Requirement:
The required result is an exact copy of the lines beginning at the line that contains "frontend et la" and ending at the last line of the material below.

═══ Records shown ═══

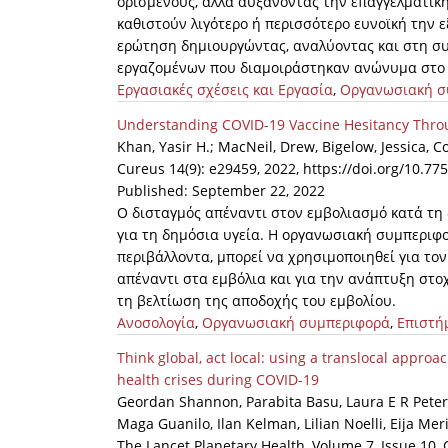
ορισμένους, αλλά αυξάνοντας την επαγγελματική
καθιστούν λιγότερο ή περισσότερο ευνοϊκή την
ερώτηση δημιουργώντας, αναλύοντας και στη σ
εργαζομένων που διαμοιράστηκαν ανώνυμα στο 
Εργασιακές σχέσεις και Εργασία
,
Οργανωσιακή σ
Understanding COVID-19 Vaccine Hesitancy Thro
Khan, Yasir H.; MacNeil, Drew, Bigelow, Jessica, C
Cureus 14(9): e29459, 2022, https://doi.org/10.7
Published: September 22, 2022
Ο δισταγμός απέναντι στον εμβολιασμό κατά τη
για τη δημόσια υγεία. Η οργανωσιακή συμπερι
περιβάλλοντα, μπορεί να χρησιμοποιηθεί για τ
απέναντι στα εμβόλια και για την ανάπτυξη στ
τη βελτίωση της αποδοχής του εμβολίου.
Ανοσολογία
,
Οργανωσιακή συμπεριφορά
,
Επιστή
Think global, act local: using a translocal appr
health crises during COVID-19
Geordan Shannon, Parabita Basu, Laura E R Peter
Maga Guanilo, Ilan Kelman, Lilian Noelli, Eija Mer
The Lancet Planetary Health, Volume 7, Issue 10,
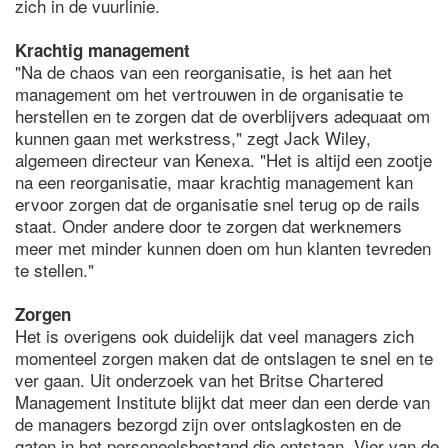
zich in de vuurlinie.
Krachtig management
"Na de chaos van een reorganisatie, is het aan het
management om het vertrouwen in de organisatie te
herstellen en te zorgen dat de overblijvers adequaat om
kunnen gaan met werkstress," zegt Jack Wiley,
algemeen directeur van Kenexa. "Het is altijd een zootje
na een reorganisatie, maar krachtig management kan
ervoor zorgen dat de organisatie snel terug op de rails
staat. Onder andere door te zorgen dat werknemers
meer met minder kunnen doen om hun klanten tevreden
te stellen."
Zorgen
Het is overigens ook duidelijk dat veel managers zich
momenteel zorgen maken dat de ontslagen te snel en te
ver gaan. Uit onderzoek van het Britse Chartered
Management Institute blijkt dat meer dan een derde van
de managers bezorgd zijn over ontslagkosten en de
gaten in het personeelsbestand die ontstaan. Vier van de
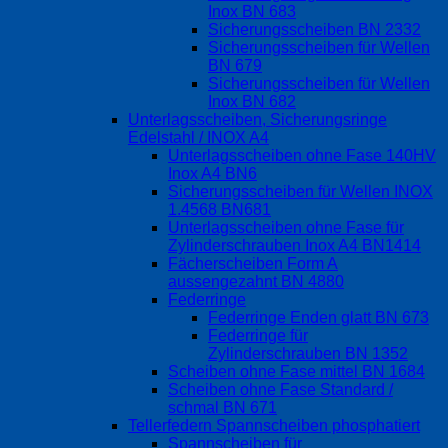
Inox BN 683
Sicherungsscheiben BN 2332
Sicherungsscheiben für Wellen
BN 679
Sicherungsscheiben für Wellen
Inox BN 682
Unterlagsscheiben, Sicherungsringe
Edelstahl / INOX A4
Unterlagsscheiben ohne Fase 140HV
Inox A4 BN6
Sicherungsscheiben für Wellen INOX
1.4568 BN681
Unterlagsscheiben ohne Fase für
Zylinderschrauben Inox A4 BN1414
Fächerscheiben Form A
aussengezahnt BN 4880
Federringe
Federringe Enden glatt BN 673
Federringe für
Zylinderschrauben BN 1352
Scheiben ohne Fase mittel BN 1684
Scheiben ohne Fase Standard /
schmal BN 671
Tellerfedern Spannscheiben phosphatiert
Spannscheiben für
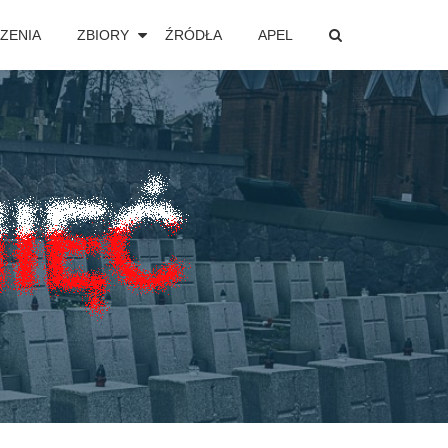
ZENIA
ZBIORY
ŹRÓDŁA
APEL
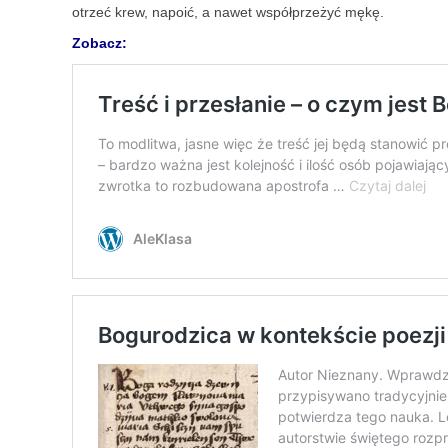
otrzeć krew, napoić, a nawet współprzeżyć mękę.
Zobacz:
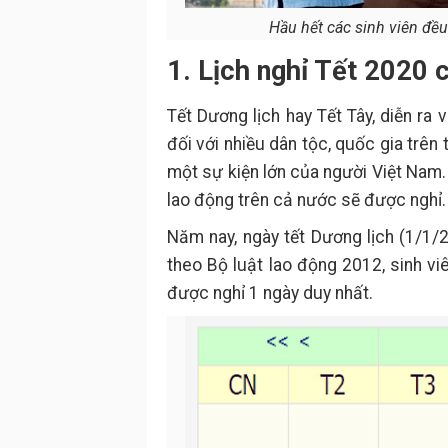
Hầu hết các sinh viên đều
1. Lịch nghỉ Tết 2020 
Tết Dương lịch hay Tết Tây, diễn ra
đối với nhiều dân tộc, quốc gia trên 
một sự kiện lớn của người Việt Nam. V
lao động trên cả nước sẽ được nghỉ.
Năm nay, ngày tết Dương lịch (1/1/
theo Bộ luật lao động 2012, sinh vi
được nghỉ 1 ngày duy nhất.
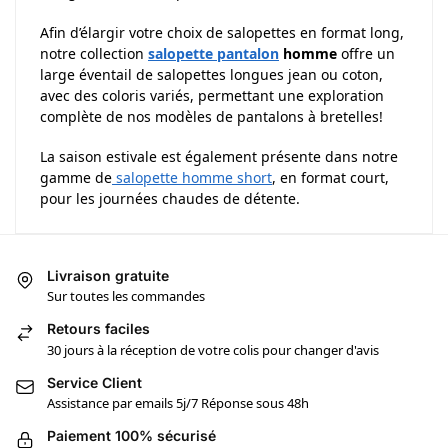
Afin d’élargir votre choix de salopettes en format long,
notre collection
salopette pantalon
homme
offre un
large éventail de salopettes longues jean ou coton,
avec des coloris variés, permettant une exploration
complète de nos modèles de pantalons à bretelles!
La saison estivale est également présente dans notre
gamme de
salopette homme short
, en format court,
pour les journées chaudes de détente.
Livraison gratuite
Sur toutes les commandes
Retours faciles
30 jours à la réception de votre colis pour changer d'avis
Service Client
Assistance par emails 5j/7 Réponse sous 48h
Paiement 100% sécurisé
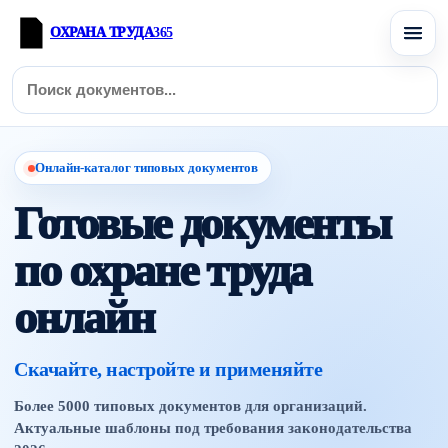
ОХРАНА ТРУДА
365
Онлайн-каталог типовых документов
Готовые документы
по охране труда
онлайн
Скачайте, настройте и применяйте
Более 5000 типовых документов для организаций.
Актуальные шаблоны под требования законодательства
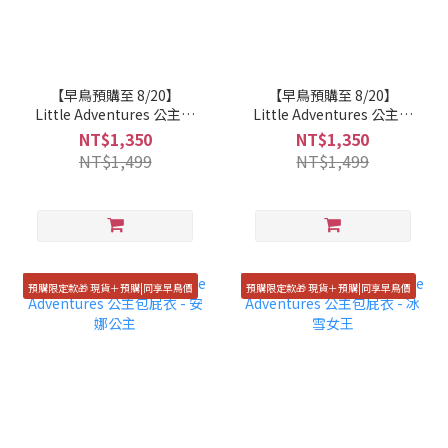
【早鳥預購至 8/20】
【早鳥預購至 8/20】
Little Adventures 公主包
Little Adventures 公主包
屁衣 - 睡美人
屁衣 - 人魚公主
NT$1,350
NT$1,350
NT$1,499
NT$1,499
預購限定款🎁 現貨＋預購|同享早鳥價
預購限定款🎁 現貨＋預購|同享早鳥價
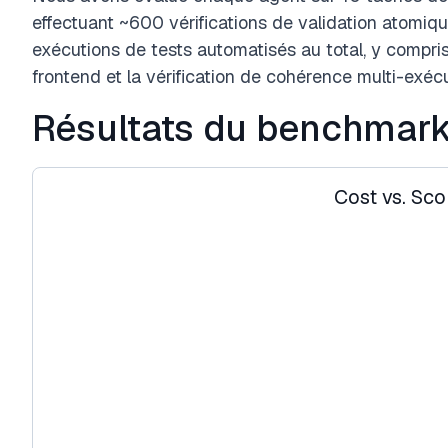
effectuant ~600 vérifications de validation atomiq
exécutions de tests automatisés au total, y compris
frontend et la vérification de cohérence multi-exécu
Résultats du benchmark
Cost vs. Sco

═══

Result below:
frontend et la vérification de cohérence multi-exécu
Résultats du benchmark
Cost vs. Sco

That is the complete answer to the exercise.